While predicting the start of the next recession is impossible, we know there will eventually be one. To enhance our understanding of the SaaS business model and better prepare ourselves and our portfolio companies for an eventual economic downturn, we wanted to learn how software-as-a-service companies performed through the previous recession.
There were 17 public SaaS companies prior to the start of the Great Recession. One of those companies, Omniture, was acquired by Adobe in 2009, but the other 16 all remained in business and independent through the downturn and into the recovery.
We gathered quarterly revenue and operating expense data on those companies for 2006 through 2011. This time period provides performance trends for a couple of years prior to the mid-2008 crash, through the recession, and then a couple of years into the expansion.
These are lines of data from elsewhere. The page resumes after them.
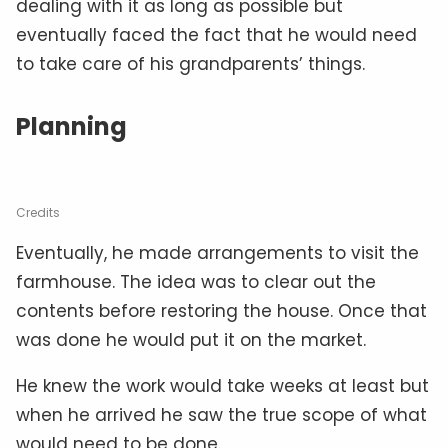
dealing with it as long as possible but
eventually faced the fact that he would need
to take care of his grandparents’ things.
Planning
Credits
Eventually, he made arrangements to visit the
farmhouse. The idea was to clear out the
contents before restoring the house. Once that
was done he would put it on the market.
He knew the work would take weeks at least but
when he arrived he saw the true scope of what
would need to be done.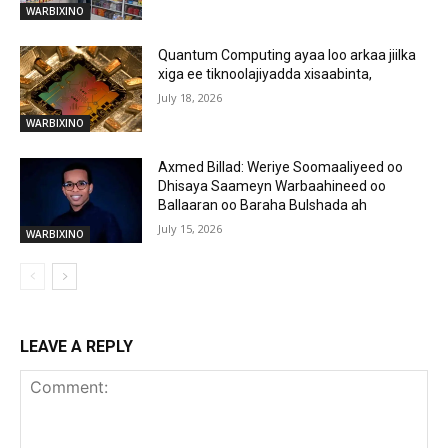
WARBIXINO
Quantum Computing ayaa loo arkaa jiilka
xiga ee tiknoolajiyadda xisaabinta,
July 18, 2026
WARBIXINO
Axmed Billad: Weriye Soomaaliyeed oo
Dhisaya Saameyn Warbaahineed oo
Ballaaran oo Baraha Bulshada ah
July 15, 2026
WARBIXINO
LEAVE A REPLY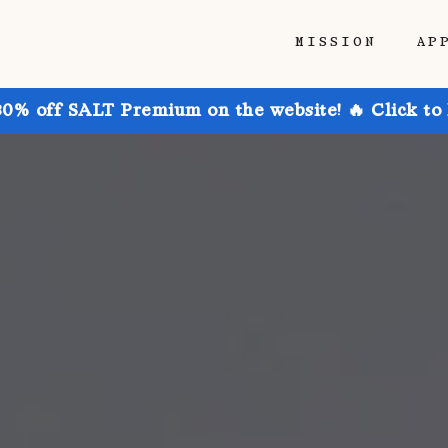
MISSION
AP
30% off SALT Premium on the website! 🔥 Click to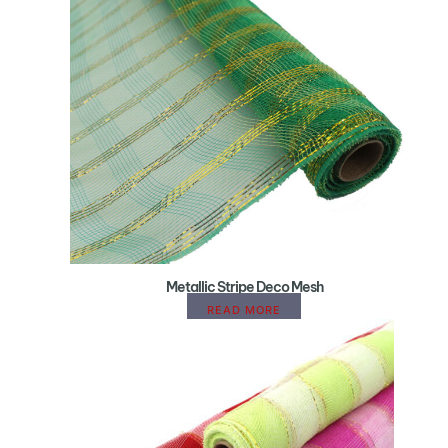
Metallic Stripe Deco Mesh
READ MORE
(See below to download an Excel workbook of the raw data we compiled from SEC filings and used for this analysis.)
Looking at the data, the first thing we notice is how much of an outlier Salesforce was (and, really, still is). We included its data in the analyses below and in the downloadable dataset but excluded it from the two charts to the right, as it is about 10x the size of the other 15 companies.
The chart above shows the quarterly revenue for the other 15 public SaaS companies from 2006 through 2011. (We shaded the Great Recession gray in the charts for context.)
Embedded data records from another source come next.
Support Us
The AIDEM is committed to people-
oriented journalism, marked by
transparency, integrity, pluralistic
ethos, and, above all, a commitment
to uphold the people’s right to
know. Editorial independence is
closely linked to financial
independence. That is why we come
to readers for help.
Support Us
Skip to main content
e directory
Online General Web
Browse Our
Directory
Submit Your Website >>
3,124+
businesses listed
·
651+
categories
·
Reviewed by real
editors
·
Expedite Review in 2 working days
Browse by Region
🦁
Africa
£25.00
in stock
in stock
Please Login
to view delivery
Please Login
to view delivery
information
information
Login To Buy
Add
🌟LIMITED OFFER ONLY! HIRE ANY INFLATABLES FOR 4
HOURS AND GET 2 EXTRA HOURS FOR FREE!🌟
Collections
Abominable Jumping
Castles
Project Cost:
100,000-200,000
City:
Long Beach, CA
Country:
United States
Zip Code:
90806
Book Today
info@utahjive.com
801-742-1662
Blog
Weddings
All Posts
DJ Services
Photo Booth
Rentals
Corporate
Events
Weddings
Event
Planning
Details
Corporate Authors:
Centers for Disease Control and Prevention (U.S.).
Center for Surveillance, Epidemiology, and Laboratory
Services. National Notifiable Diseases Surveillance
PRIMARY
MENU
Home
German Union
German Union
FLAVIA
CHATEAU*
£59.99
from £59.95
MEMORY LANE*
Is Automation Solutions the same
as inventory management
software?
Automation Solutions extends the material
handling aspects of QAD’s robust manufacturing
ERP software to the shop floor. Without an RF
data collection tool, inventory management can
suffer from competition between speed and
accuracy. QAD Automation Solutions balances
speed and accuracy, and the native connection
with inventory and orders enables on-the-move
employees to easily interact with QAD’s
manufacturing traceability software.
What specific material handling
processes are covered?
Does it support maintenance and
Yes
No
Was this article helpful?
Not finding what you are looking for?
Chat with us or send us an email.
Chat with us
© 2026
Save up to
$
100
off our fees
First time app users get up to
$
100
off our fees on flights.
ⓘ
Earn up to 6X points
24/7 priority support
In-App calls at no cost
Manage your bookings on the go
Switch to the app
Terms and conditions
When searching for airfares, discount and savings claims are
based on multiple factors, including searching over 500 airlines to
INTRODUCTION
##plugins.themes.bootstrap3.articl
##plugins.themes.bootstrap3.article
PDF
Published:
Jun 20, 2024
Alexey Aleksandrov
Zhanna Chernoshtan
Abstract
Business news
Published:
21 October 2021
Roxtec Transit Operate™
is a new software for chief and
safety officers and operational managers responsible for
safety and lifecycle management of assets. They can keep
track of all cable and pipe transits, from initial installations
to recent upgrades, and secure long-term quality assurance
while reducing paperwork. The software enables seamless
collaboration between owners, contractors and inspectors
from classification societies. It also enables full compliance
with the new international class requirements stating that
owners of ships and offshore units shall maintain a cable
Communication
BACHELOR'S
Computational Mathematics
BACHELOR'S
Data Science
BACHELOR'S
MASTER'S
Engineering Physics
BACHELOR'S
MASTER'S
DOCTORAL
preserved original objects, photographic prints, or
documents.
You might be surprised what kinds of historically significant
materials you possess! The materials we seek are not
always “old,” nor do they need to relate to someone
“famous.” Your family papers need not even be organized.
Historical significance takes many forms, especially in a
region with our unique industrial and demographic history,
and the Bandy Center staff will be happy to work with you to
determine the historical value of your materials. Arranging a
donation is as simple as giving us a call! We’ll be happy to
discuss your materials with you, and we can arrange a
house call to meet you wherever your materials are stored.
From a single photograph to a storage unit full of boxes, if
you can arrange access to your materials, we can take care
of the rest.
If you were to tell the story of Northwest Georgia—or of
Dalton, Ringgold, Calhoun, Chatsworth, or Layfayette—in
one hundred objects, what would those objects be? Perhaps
The bottom below shows the operating income or loss, excluding large non-cash goodwill expenses, for the same companies and period.
There are some interesting anecdotes to see in the charts above, but it is hard, particularly in the second, to see the overarching trends. Below is a chart of the aggregated average annual growth rate and average quarterly income or loss as a percent of revenue for the 16 companies.
The takeaways from the data and charts are:
Overall: The SaaS model is resilient to economic downturns. No company became insolvent or declared bankruptcy, and actually, over 80% of the companies continued to grow through the recession and were able to achieve profitability in fairly short order.
Growth: The decline in growth rates was substantial, from 40% on average just prior to the recession, to 10% by the time it ended. Some of this decline follows the natural growth curve of a maturing SaaS business, however, the recession essentially put a kink in that curve which then rebounded to a more normal level of 30% a few years after the recession ended.
Profits: The impact of the recession on the bottom line is less clear. These companies were generally trending toward breakeven prior to the recession and continued on that path during the recession. It is important to note, however, that most of these businesses had relatively recently completed their IPO and had strong cash positions. They could generally afford to grow their way into profitability as opposed to cutting staff.
Growth and Profits: Slower growth companies were generally closer to breakeven before the recession, and transitioned to positive territory more quickly when it hit. They also remained profitable after the recession. Higher growth companies took longer to transition to breakeven, and they also quickly transitioned back into a burn position soon after the recession ended. This behavior seems to be a real-world manifestation of the Rule of 40 hypothesis that you either need to be growing quickly or making money.
Cyclicality: Of the three public SaaS companies that actually shrank in the recession, one sold exclusively to auto dealers, one was a recruiting application, and one was an advertising platform. It’s clear the SaaS business model will not completely insulate businesses that have a cyclical product or who sell into highly cyclical industries. Cyclical sensitivity is a double-edged sword, however, as on average the three companies that shrank during the recession were growing faster than the other 13 companies and were already profitable before the economic downturn. Further, their growth rates recovered faster and to a larger extent.
Our Results: SaaS Capital was founded in 2007 and funded three companies prior to the recession. These companies behaved in a manner consistent with those in the public market. If they were low on cash, they transitioned to cash-flow positive quickly, and if not, they did so more gradually while maintaining a higher growth rate. Also, what they sold, and to whom, mattered greatly relative to the impact of the macro-economic slowdown.
A recession will slow the growth of an “average” SaaS company substantially. In the 2008 recession, the growth rate for arguably the best SaaS companies in the world (by virtue of them being public) fell from 40% to 10%.
While the SaaS business model insulates companies from wild swings in revenue and profits, it does not make them immune, and cyclicality will negatively impact those SaaS companies with natural ties to cyclical industries or cyclical business functions.
Lastly, as evidenced by the performance of Salesforce, SuccessFactors, NetSuite and several of our portfolio companies during the Great Recession, well-performing companies can excel regardless of economic climate.
From an operator and investor perspective, it will be important for companies to anticipate the likely impact a recession will have on their specific business and to be in a position to move quickly and intentionally when one occurs. As was shown in the data here, the SaaS business model is resilient, but not bulletproof.